Heliyon (Feb 2025)
Efficient removal of lead (II) from paint factory wastewater using Noug stalk activated carbon: A sustainable adsorption approach
Abstract
Industries are among the largest global consumers of water, with a significant portion being converted into industrial wastewater. Paint factories, in particular, are major contributors to environmental lead pollution, releasing lead (II) through untreated effluents. Exposure to lead (II) poses serious health risks, including carcinogenic effects, neurological disorders, blood-related complications, and damage to vital organs such as the liver, kidneys, and lungs. While extensive research has focused on lead (II) removal from synthetic wastewater, limited studies have addressed the application of these methods to real industrial wastewater. This study aimed to evaluate the efficiency of Noug stalk activated carbon in removing lead (II) from paint factory effluent under optimized conditions. Laboratory experiments were conducted to assess the performance of Noug stalk activated carbon in treating wastewater from a paint factory. Statistical analysis using Statistical Package for Social Sciences version 20 was employed, with a paired sample t-test determining the significance of differences in lead (II) concentrations before and after treatment, considering a p-value of <0.05 as statistically significant.
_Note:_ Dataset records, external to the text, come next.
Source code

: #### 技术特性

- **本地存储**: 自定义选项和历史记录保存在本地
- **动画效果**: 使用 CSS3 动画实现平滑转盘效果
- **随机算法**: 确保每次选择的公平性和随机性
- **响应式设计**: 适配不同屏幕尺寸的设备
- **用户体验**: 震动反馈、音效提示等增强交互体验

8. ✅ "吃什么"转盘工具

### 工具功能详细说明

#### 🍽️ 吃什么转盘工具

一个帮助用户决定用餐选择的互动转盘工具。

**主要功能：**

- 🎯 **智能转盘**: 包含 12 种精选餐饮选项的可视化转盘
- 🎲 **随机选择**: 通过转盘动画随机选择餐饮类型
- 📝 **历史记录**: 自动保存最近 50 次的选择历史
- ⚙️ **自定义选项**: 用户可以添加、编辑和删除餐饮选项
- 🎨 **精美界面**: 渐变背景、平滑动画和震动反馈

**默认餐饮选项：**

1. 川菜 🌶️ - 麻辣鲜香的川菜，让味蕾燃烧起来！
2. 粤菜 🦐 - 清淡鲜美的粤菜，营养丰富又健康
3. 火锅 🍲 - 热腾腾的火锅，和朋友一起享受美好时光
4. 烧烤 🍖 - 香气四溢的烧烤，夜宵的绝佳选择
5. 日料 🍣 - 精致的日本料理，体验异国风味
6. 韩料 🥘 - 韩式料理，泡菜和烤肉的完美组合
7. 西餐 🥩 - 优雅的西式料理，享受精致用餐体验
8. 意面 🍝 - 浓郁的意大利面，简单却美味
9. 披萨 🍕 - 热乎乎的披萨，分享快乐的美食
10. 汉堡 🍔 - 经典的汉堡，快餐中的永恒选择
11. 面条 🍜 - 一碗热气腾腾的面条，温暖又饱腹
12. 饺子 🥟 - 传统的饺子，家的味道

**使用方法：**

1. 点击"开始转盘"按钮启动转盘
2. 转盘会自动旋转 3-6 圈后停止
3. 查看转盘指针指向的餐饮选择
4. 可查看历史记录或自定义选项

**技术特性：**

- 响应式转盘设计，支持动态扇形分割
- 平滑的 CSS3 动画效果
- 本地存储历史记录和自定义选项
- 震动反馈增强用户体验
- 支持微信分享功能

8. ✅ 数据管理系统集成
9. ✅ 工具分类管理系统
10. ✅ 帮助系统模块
The paint factory wastewater sample exhibited a pH of 6.62, temperature of 20.40 °C, chemical oxygen demand of 1717 mg/L, total suspended solids of 710 mg/L, total dissolved solids of 1231 mg/L, and a lead (II) concentration of 23.54 mg/L. Results demonstrated a lead (II) removal efficiency of 94.84 %, with a significant reduction in lead (II) concentration post-treatment (t = 157.62, p < 0.001). These findings highlight the potential of Noug stalk activated carbon as an effective adsorbent for real industrial wastewater treatment. Further research is necessary to explore how the presence of other heavy metals may affect its performance and to investigate column adsorption techniques and regeneration processes after depletion.